A promising new partnership announced in Ohio this week will explore the use of the psychedelic compound ibogaine to treat opioid use disorder (OUD). The Reaching Everyone in Distress Foundation (REID), an Ohio-based charitable organization focused on addiction, announced an emerging collaboration this week that may lead to the execution of U.S. Food and Drug Administration-approved ibogaine clinical research trials in Ohio.

In launching the initiative, the REID Foundation announced a partnership with former Kentucky Opioid Abatement Commission Chairman Bryan Hubbard to research and raise awareness for emerging therapies such as ibogaine as potential breakthrough treatments for PTSD and opioid addiction in Ohio. REID Foundation announced that Hubbard has also been retained by ResultsOHIO within the state treasurer’s office to explore projects related to the treatment of traumatic brain injury (TBI), post-traumatic stress disorder (PTSD), and other mental health and substance use conditions.

“I’m honored to work with the REID Foundation and the people of Ohio to bring hope and healing to veterans and families being torn apart by the opioid crisis,” Hubbard said in a prepared statement. “The development of ibogaine as a treatment option for opioid-dependent individuals is a moral imperative.”

As former head of the Kentucky Opioid Abatement Advisory Commission, Hubbard championed a plan to direct a portion of Kentucky’s proceeds from a legal settlement against opioid manufacturers toward clinical trials of ibogaine as a treatment for OUD. After more than a year of public hearings and testimony, Kentucky’s newly elected attorney general abruptly asked Hubbard to resign from that commission because of his advocacy for the initiative, and the effort was abandoned. But now, the REID Foundation has recruited Hubbard to continue his work in Ohio.

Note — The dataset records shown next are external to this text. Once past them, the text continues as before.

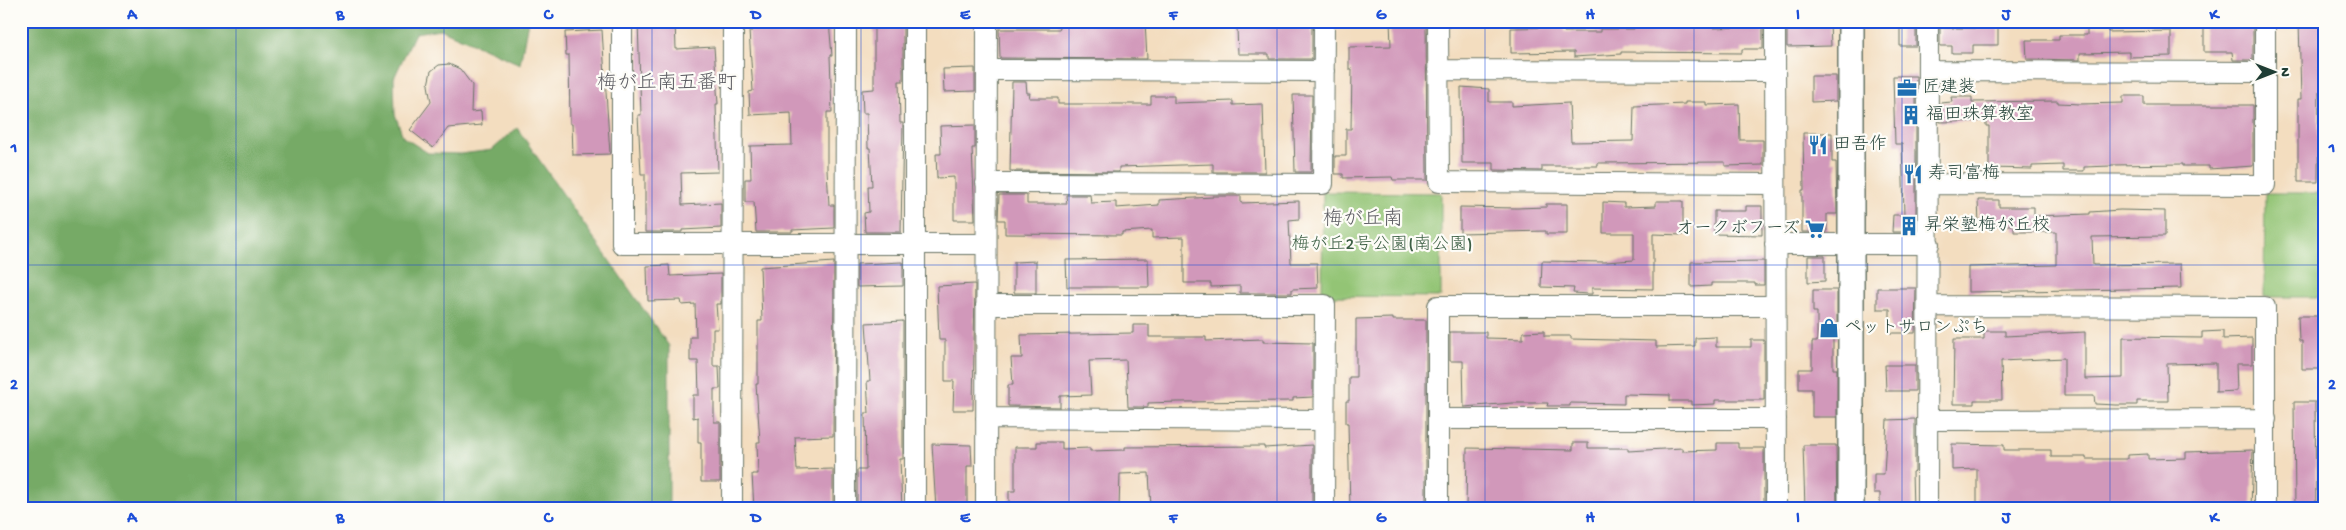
<svg xmlns="http://www.w3.org/2000/svg" width="2346" height="530" font-family="'Gochi Hand','Klee One',sans-serif">
<style>
.green{fill:#93c474;stroke:#598054}
.forest{fill:#76aa66;stroke:#4a744d}
.building{fill:#d198ba}
.lines{fill:none;stroke-linecap:round;stroke-linejoin:round}
.minor-casing{stroke:#697565;stroke-width:22}
.tertiary-casing{stroke:#697565;stroke-width:28}
.minor{stroke:#fff;stroke-width:20}
.tertiary{stroke:#fff;stroke-width:25}
.grid{fill:none;stroke:#1d4ed8;stroke-width:1;stroke-opacity:0.55}
.labels{text-anchor:middle;dominant-baseline:central;stroke-width:4.5;stroke-linejoin:round;paint-order:stroke}
.poi-label{font-size:18px;fill:#1f3d34;stroke:#fdfcf7;text-anchor:start}
.park-label{font-size:18px;fill:#3c5f44;stroke:#fdfcf7}
.quarter-label{font-size:20px;fill:#5d5d63;stroke:#fdfcf7}
.neatline{fill:none;stroke:#1d4ed8;stroke-width:2}
.grid-label{font-size:16px;text-anchor:middle;font-weight:bold;fill:#1d4ed8}
</style>
<rect width="100%" height="100%" fill="#fdfcf7"/>
<filter id="ink" filterUnits="userSpaceOnUse"><feTurbulence type="fractalNoise" baseFrequency=".02" numOctaves="2"/><feDisplacementMap in="SourceGraphic" scale="10" xChannelSelector="R" yChannelSelector="G"/><feConvolveMatrix kernelMatrix="1 2 1 2 8 2 1 2 1" color-interpolation-filters="sRGB"/></filter>
<filter id="wash" filterUnits="userSpaceOnUse"><feTurbulence type="fractalNoise" baseFrequency=".0096" numOctaves="4" result="noise"/><feDisplacementMap in="SourceGraphic" scale="20" xChannelSelector="R" yChannelSelector="G"/><feGaussianBlur stdDeviation="1.12" result="paint"/><feColorMatrix in="noise" values="0 0 0 0 0 0 0 0 0 0 0 0 0 0 0 0 0 1.4 0 .05"/><feComposite in="paint" operator="in"/></filter>
<g filter="url(#wash)">
<rect width="100%" height="100%" fill="#f3ddbf"/>
<path class="green" d="M1323,192L1441,193V297L1322,296Z
M2265,193H2325V297H2264Z"/>
<path class="forest" d="M21,21H528L520,64L440,29L415,33L394,78L395,114L403,137L428,153L461,154L492,150L517,128L669,346V509H21Z"/>
<g id="blocks">
<path class="building" d="M638,21H675L676,49L714,47L718,104H716L718,172L681,173L682,205L721,203V228L682,230V232H645V174H641L638,115H641Z
M752,21H829L832,56H830L832,112H827V169L829,205H834V228L792,230V232H756L754,202H745V179H751L750,146L792,145L791,113L750,115L749,92L753,91L749,31H753Z
M874,21H903V81H899L900,123H903L901,232H865L864,213L869,212L868,186H872L870,148H868L867,113H863L862,90L874,89Z
M1145,21L1147,59L1000,58L999,29H1060L1059,23Z
M1292,21V23H1312V59H1269V54H1238L1237,27L1267,26V22Z
M1390,21H1426L1427,180H1393L1392,177L1343,178V174H1335V156H1346V129H1351L1352,69H1349V47L1391,46Z
M1900,21H1916V46H1900Z
M1977,21H1998V45H1973V53H1952V46H1940V28H1977Z
M2233,21H2253V60H2233L2232,52H2204V27H2234Z
M2299,21H2320L2322,92H2319L2318,182H2298V99H2301Z
M1830,22L1831,46L1787,47V23Z
M1744,24H1763V49H1742V53L1621,52V54L1574,57V52L1511,53V28L1564,27V32H1600V29H1634V26H1714V28L1744,27Z
M2087,27H2108V32L2171,31V56L2129,57V52L2080,53V60L2027,59L2026,40H2059V35H2087Z
M602,30L610,154L573,155L572,124H570L569,55H566L565,32Z
M449,64L460,69L472,85L471,112L481,111L482,125L448,128L433,148L410,130L431,102L428,85L431,71L439,65Z
M975,68V91L944,92L943,69Z
M1811,76H1836V101L1811,102Z
M1893,76H1916V232H1892L1893,215H1904L1902,144H1895Z
M1012,82H1026L1027,93H1030L1029,98H1058V104H1151V96H1174V103L1233,101V105L1263,104L1265,172H1213V164L1119,167V172L1010,171Z
M1461,87L1489,89V102H1512V106L1569,103L1571,142L1633,141L1634,106L1685,104V102H1706V105L1739,104L1740,140H1763V165L1725,166V162L1598,163V166H1542V171L1494,170V163H1462Z
M1293,95H1312L1311,172H1295Z
M2123,96H2144V105H2253V166L2209,169V166H2183V164L2111,165V166L2084,167V171H2063V165L2032,166V169L1989,168V126H1986V121L1940,122V103L1952,102L1951,97H1972V102L2058,101V103L2080,104L2123,103Z
M975,125V148H972L975,220H954V177L937,178L936,154H941L940,126Z
M1803,133H1832V162H1836L1837,214H1827V232H1802V190H1804Z
M999,195H1027V204H1067L1066,195H1090L1091,203L1116,202V208L1159,205V200L1213,197V196H1241V203L1299,201V219L1289,220L1291,263H1317L1318,288L1292,289V293H1240V286L1211,287V283H1184V237L1152,238V230L1122,232V235L1005,234V220H998Z
M1978,200H1999V207H2034V216L2090,214V212L2120,210L2165,211V236L2092,237L2093,265L2180,264L2181,288L1968,292V267L2056,265V232H2014V225H1979Z
M1656,201H1683V235L1653,234V289L1592,288V294H1589L1573,293L1574,288L1541,287L1542,261L1605,262L1634,260V233H1603V202L1624,203V207L1656,206Z
M1546,204H1567V234H1546V231L1460,233V207L1517,208L1546,207Z
M1746,206H1762V235L1714,234V211H1746Z
M1808,256H1825V281L1808,282Z
M1148,259L1149,287H1067L1066,260Z
M1036,261V293H1014V262Z
M1764,261V285H1755V283H1711V286L1691,287V262Z
M834,262L833,436L795,437L797,470L833,469V509H754L752,474H758L757,442H760L756,384H758V321H762L760,267Z
M903,262V286L857,287V264Z
M669,265L670,276L721,274V304H716L718,329H713V366H719L720,389H714V422H720V482H701V442H698V417L693,418V395H699L698,361H690V337H696L695,304L682,305L681,300L648,301L647,266Z
M975,284L973,410H953L954,381H945V340H939L937,286Z
M1877,288H1916L1915,333H1890V309H1877Z
M1813,290H1837V339H1833V369H1837V417H1812V389H1799V369H1812V342H1817V312H1813Z
M2298,316H2319V343H2323V369H2302V341H2299Z
M1393,318V320H1426V509H1350L1348,423H1346V401H1349V377H1356V319Z
M903,321V459H900L902,509H857V470H866L865,413H869L867,381H870L866,323Z
M1133,325H1149V337H1206V341L1263,339V342L1313,343V397L1293,398V401L1177,402L1148,403V407H1128L1126,360L1089,361L1091,395L1060,396V407L1008,406V385H1013L1011,358H1022L1021,335L1133,333Z
M1544,331V336H1571V339L1656,341V347L1695,346V338L1716,337V347H1751V340H1764V400H1715V404L1691,405V401H1670V395L1624,394V404L1570,403V406H1547L1548,403H1512L1464,407L1463,361H1450V332H1486V338L1523,339V332Z
M1984,331H2005V336L2085,332V379L2123,378V337L2202,338V332L2223,331V339L2252,338V364H2236L2237,391L2216,392V363L2167,364L2168,401H2137V405H2116L2095,404L2094,396H2064V358L2001,361L2002,400H1974V404H1953L1954,339H1984Z
M1885,365H1915V391H1886Z
M2294,402H2315L2316,509H2295Z
M1915,419V471L1912,472L1913,509H1880V493H1874V474H1884L1887,420Z
M1037,442H1062V449L1090,448V451L1125,450V447L1264,446V448L1312,445V509H1151L1149,473L1120,474L1119,509H1009V491H1015V447H1037Z
M1573,443H1588V448H1628V451L1682,448V451L1717,450V443H1738V448H1764V509H1466L1467,448L1573,450Z
M932,444L971,445L972,466H967V509H936Z
M1952,444L2004,445V450H2051V457H2086V459H2127V455L2148,454V459L2186,458V452L2253,450L2251,509H1977V469L1952,470Z
M1803,445H1836L1837,509H1805Z"/>
</g>
</g>
<g filter="url(#ink)">
<use href="#blocks" fill-opacity="0" stroke="#697565" stroke-width="1"/>
<g class="lines">
<defs>
<path id="minor" d="M622,21V244H986
M1438,21L1439,182L1775,184
M1775,21L1776,509
M987,70L1324,71
M1438,70L1775,71
M1928,71L2265,72
M986,183L1323,184L1324,21
M1928,184L2265,185V21
M1775,244H1929
M986,305H1325L1324,509
M1929,306L2265,307V509
M986,418L1324,420
M1439,419H1776
M1927,420L2266,419
M732,509L733,21
M845,509L846,21
M915,509V21
M986,509L987,21
M1438,509V306H1775
M1927,509L1928,21"/>
<path id="tertiary" d="M1851,509V21"/>
</defs>
<use href="#minor" class="minor-casing"/>
<use href="#tertiary" class="tertiary-casing"/>
<use href="#minor" class="minor"/>
<use href="#tertiary" class="tertiary"/>
</g>
</g>
<path class="grid" d="M236,21V509M444,21V509M652,21V509M861,21V509M1069,21V509M1277,21V509M1485,21V509M1694,21V509M1902,21V509M2110,21V509M21,265H2325"/>
<defs>
<symbol id="office-bare" viewBox="-9 -9 18 18"><path d="M-6-3h4V-5.5h4V-3h4V5H-6ZM-1-4.5V-3h2v-1.5ZM-6 0V1H6V0Z" fill="#1f6fb2" stroke="#fdfcf7" stroke-width="2.5" paint-order="stroke"/></symbol>
<symbol id="building-bare" viewBox="-9 -9 18 18"><path d="M-4-6H4V6H1V3H-1V6H-4ZM-2.5-4.3h1.7v1.8h-1.7ZM.8-4.3h1.7v1.8H.8ZM-2.5-1h1.7V.8h-1.7ZM.8-1h1.7V.8H.8Z" fill="#1f6fb2" stroke="#fdfcf7" stroke-width="2.5" paint-order="stroke"/></symbol>
<symbol id="restaurant-bare" viewBox="-9 -9 18 18"><path d="M-5-6h1v4h1v-4h1v4h1v-4h1v5L-1.5 .5V6h-2V.5L-5-1ZM5-6V6H3V1.5H1.5Q1.5-4 5-6Z" fill="#1f6fb2" stroke="#fdfcf7" stroke-width="2.5" paint-order="stroke"/></symbol>
<symbol id="supermarket-bare" viewBox="-9 -9 18 18"><path d="M-6-5.5h2.5l.6 2H6L4.5 2H-2.5L-4.4-4H-6ZM-1.5 3.2a1.3 1.3 0 1 0 .1 0ZM3 3.2a1.3 1.3 0 1 0 .1 0Z" fill="#1f6fb2" stroke="#fdfcf7" stroke-width="2.5" paint-order="stroke"/></symbol>
<symbol id="shop-bare" viewBox="-9 -9 18 18"><path d="M-5-2.5h2.3a2.7 3.5 0 0 1 5.4 0H5L5.5 6h-11ZM-1.5-2.5h3a1.5 2.3 0 0 0-3 0Z" fill="#1f6fb2" stroke="#fdfcf7" stroke-width="2.5" paint-order="stroke"/></symbol>
</defs>
<g fill-rule="evenodd">
<use href="#office-bare" x="1893" y="74" width="28" height="28"/>
<use href="#building-bare" x="1897" y="101" width="28" height="28"/>
<use href="#restaurant-bare" x="1804" y="131" width="28" height="28"/>
<use href="#restaurant-bare" x="1899" y="160" width="28" height="28"/>
<use href="#building-bare" x="1895" y="212" width="28" height="28"/>
<use href="#supermarket-bare" x="1801" y="215" width="28" height="28"/>
<use href="#shop-bare" x="1815" y="314" width="28" height="28"/>
</g>
<g class="labels">
<g class="poi-label">
<text x="1922" y="88">匠建装</text>
<text x="1926" y="115">福田珠算教室</text>
<text x="1833" y="145">田吾作</text>
<text x="1928" y="174">寿司富梅</text>
<text x="1924" y="226">昇栄塾梅が丘校</text>
<text x="1800" y="229" text-anchor="end">オークボフーズ</text>
<text x="1844" y="328">ペットサロンぷち</text>
</g>
<g class="park-label">
<text x="1382" y="245">梅が丘2号公園(南公園)</text>
</g>
<g class="quarter-label">
<text x="667" y="84">梅が丘南五番町</text>
<text x="1363" y="220">梅が丘南</text>
</g>
</g>
<rect width="2346" height="530" fill="none" stroke="#fdfcf7" stroke-width="55"/>
<g transform="translate(2274 72) rotate(90)" stroke="#fdfcf7" stroke-width="4" paint-order="stroke">
<path d="M0-4L9 19L0 12L-9 19Z" fill="#1f3d34"/>
<text y="-8" font-size="14" font-weight="bold" text-anchor="middle" fill="#1f3d34">N</text>
</g>
<rect x="28" y="28" width="2290" height="474" class="neatline"/>
<g class="grid-label">
<text x="132" y="19">A</text>
<text x="340" y="19">B</text>
<text x="548" y="19">C</text>
<text x="756" y="19">D</text>
<text x="965" y="19">E</text>
<text x="1173" y="19">F</text>
<text x="1381" y="19">G</text>
<text x="1590" y="19">H</text>
<text x="1798" y="19">I</text>
<text x="2006" y="19">J</text>
<text x="2214" y="19">K</text>
<text x="14" y="152">1</text>
<text x="2332" y="152">1</text>
<text x="14" y="389">2</text>
<text x="2332" y="389">2</text>
<text x="132" y="522">A</text>
<text x="340" y="522">B</text>
<text x="548" y="522">C</text>
<text x="756" y="522">D</text>
<text x="965" y="522">E</text>
<text x="1173" y="522">F</text>
<text x="1381" y="522">G</text>
<text x="1590" y="522">H</text>
<text x="1798" y="522">I</text>
<text x="2006" y="522">J</text>
<text x="2214" y="522">K</text>
</g>
</svg>
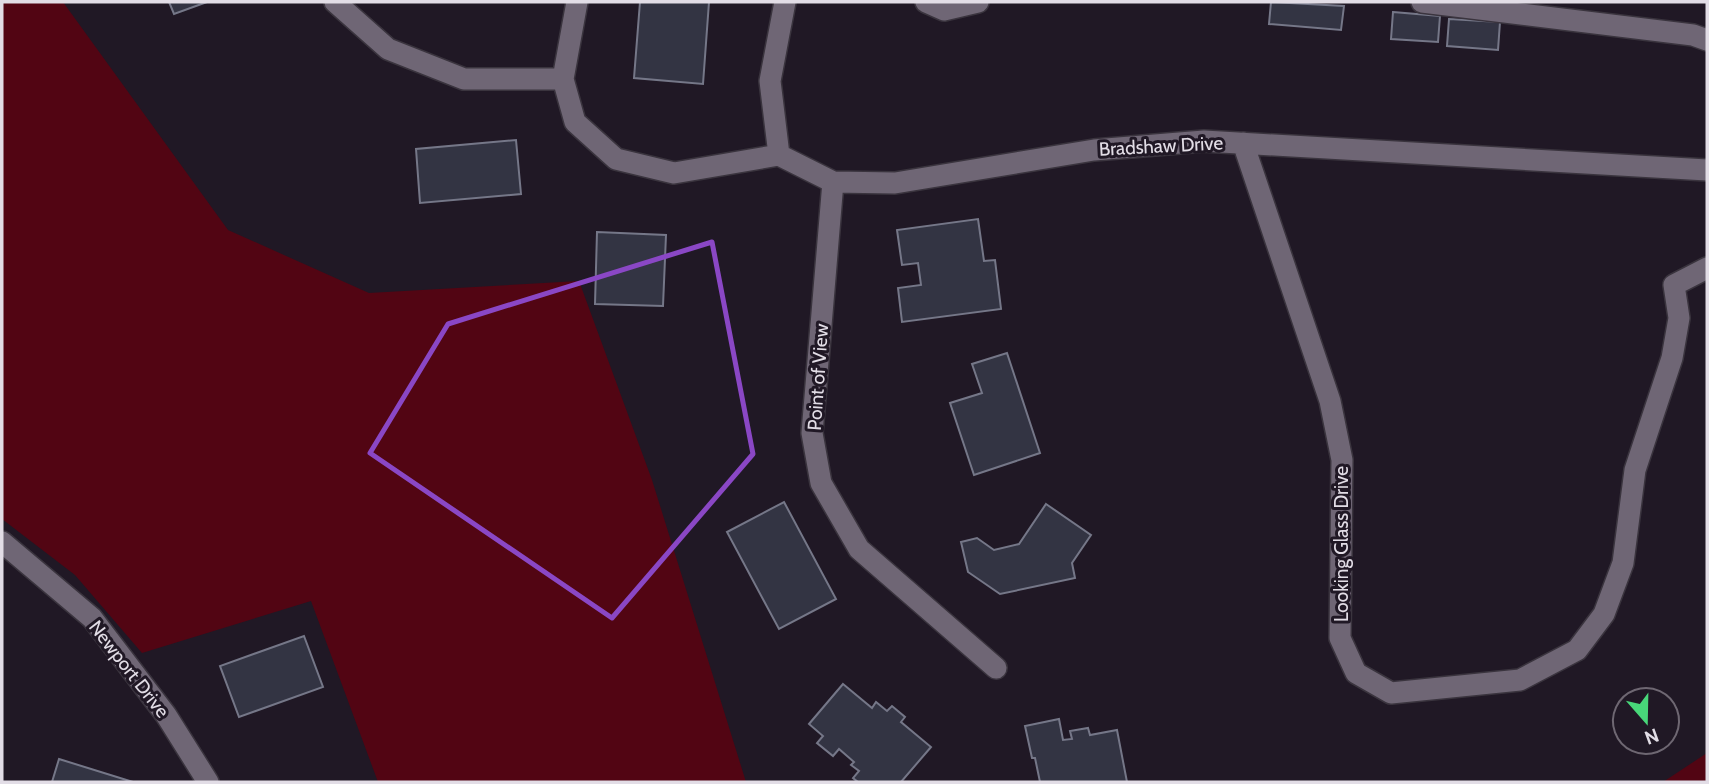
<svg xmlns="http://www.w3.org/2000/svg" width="1709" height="784" font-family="Cabin,sans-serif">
<rect width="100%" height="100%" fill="#201825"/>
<!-- green -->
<path fill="#520513" d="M2,2H63L228,230L369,293L579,281L652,480L746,782H378L311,601L142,653L75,575L2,519Z
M1707,753V782H1663Z"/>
<!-- building -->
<path fill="#333443" stroke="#757788" stroke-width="2" d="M169,2H207L174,14Z
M640,2H709L703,84L634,78Z
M1271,2L1344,6L1341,30L1269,24Z
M1393,12L1440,16L1438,42L1391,39Z
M1449,19L1500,22L1498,50L1447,46Z
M516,140L521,194L420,203L416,149Z
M978,219L984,261L995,260L1001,309L902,322L898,288L921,285L918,263L902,265L897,230Z
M597,232L666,235L663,306L595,304Z
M1007,353L1040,453L974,475L950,403L982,393L972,364Z
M784,502L836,599L779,629L727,532Z
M1046,504L1091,535L1072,563L1075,578L1000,594L968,572L961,542L977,538L994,550L1019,544Z
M304,636L323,687L239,717L220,666Z
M843,684L872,708L876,702L887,711L892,706L905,717L901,722L931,747L901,782H858L853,778L859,771L851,765L854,762L839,749L833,756L817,743L823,736L809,724Z
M1059,719L1063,740L1072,739L1070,731L1088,728L1090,735L1117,730L1127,782H1040L1035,758H1032L1025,726Z
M59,759L133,782H52Z"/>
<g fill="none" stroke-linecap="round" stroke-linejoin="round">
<defs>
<path id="minor" d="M335,2L388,49L464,79H563L575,122L616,159L674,173L779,155
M785,2L770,81L779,155L833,182L895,183L1094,150L1204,141L1707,170
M926,2L944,10L978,2
M1422,2L1693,35L1707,40
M563,79L577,2
M1243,143L1330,401L1342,460L1340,638L1356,673L1391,693L1520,680L1577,650L1604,614L1623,563L1635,470L1672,358L1679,318L1674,285L1707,268
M833,182L812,433L821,483L859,549L996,668
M2,542L92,618L166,715L208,782"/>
</defs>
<!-- minor casing -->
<use href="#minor" stroke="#3a343e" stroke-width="24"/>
<!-- minor -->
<use href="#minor" stroke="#6f6675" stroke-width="21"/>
</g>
<!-- marked area -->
<path fill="none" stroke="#8a47c5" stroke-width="5" stroke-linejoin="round" d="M712,242L753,454L612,618L370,453L448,324Z"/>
<g text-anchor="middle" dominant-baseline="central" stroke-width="6" stroke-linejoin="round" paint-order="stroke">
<!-- street labels -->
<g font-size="19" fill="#e2dde6" stroke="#201825">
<text transform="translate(1161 146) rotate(-3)">Bradshaw Drive</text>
<text transform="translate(818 377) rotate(-86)">Point of View</text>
<text transform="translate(1341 544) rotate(-90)">Looking Glass Drive</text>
<text transform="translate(129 669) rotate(52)">Newport Drive</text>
</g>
</g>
<!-- border -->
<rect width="1709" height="784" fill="none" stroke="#e2dde6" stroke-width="7"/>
<!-- north arrow -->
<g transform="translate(1646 721) rotate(160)"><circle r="33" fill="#201825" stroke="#6e6772" stroke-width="2"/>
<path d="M0-5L12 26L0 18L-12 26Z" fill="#48d779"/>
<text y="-10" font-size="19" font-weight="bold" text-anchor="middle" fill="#e2dde6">N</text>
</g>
</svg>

The collaboration aims to pair the REID Foundation and ResultsOHIO, a public-private partnership, “pay-for-success” framework within the treasurer’s office. ResultsOHIO requires private financiers to pay upfront costs for promising new projects but allows later public reimbursement of some expenditures only if the project yields verifiable results. In this case, the targeted result will be the emergence of a highly effective new treatment to aid individuals in overcoming opioid addiction.

Ibogaine is a psychedelic compound found in the Central African iboga shrub. Early research shows it may be far more effective than available treatments for OUD and may allow individuals to overcome both physical dependency and psychological addiction with as little as one treatment. A new study published in the journal Nature showed ibogaine can be safely administered under medical care to treat brain injury and PTSD.

As chair of the Kentucky commission charged with distributing opioid settlement funds, Hubbard spent about a year holding public hearings and allowing experts to testify on the prospective benefits of ibogaine. Hubbard had hoped to allocate around $42 million, or around 5% of Kentucky’s share of settlement funds toward a public-private partnership that would conduct FDA-supervised trials of ibogaine.

Coleman’s termination of Kentucky’s ibogaine initiative was a major blow to activists who were hopeful there could be a more effective treatment for loved ones suffering from opioid use disorder. The news of REID and Hubbard’s work in Ohio sends a clear message that some policymakers are eager to pursue the promise of unconventional therapies to address the opioid crisis.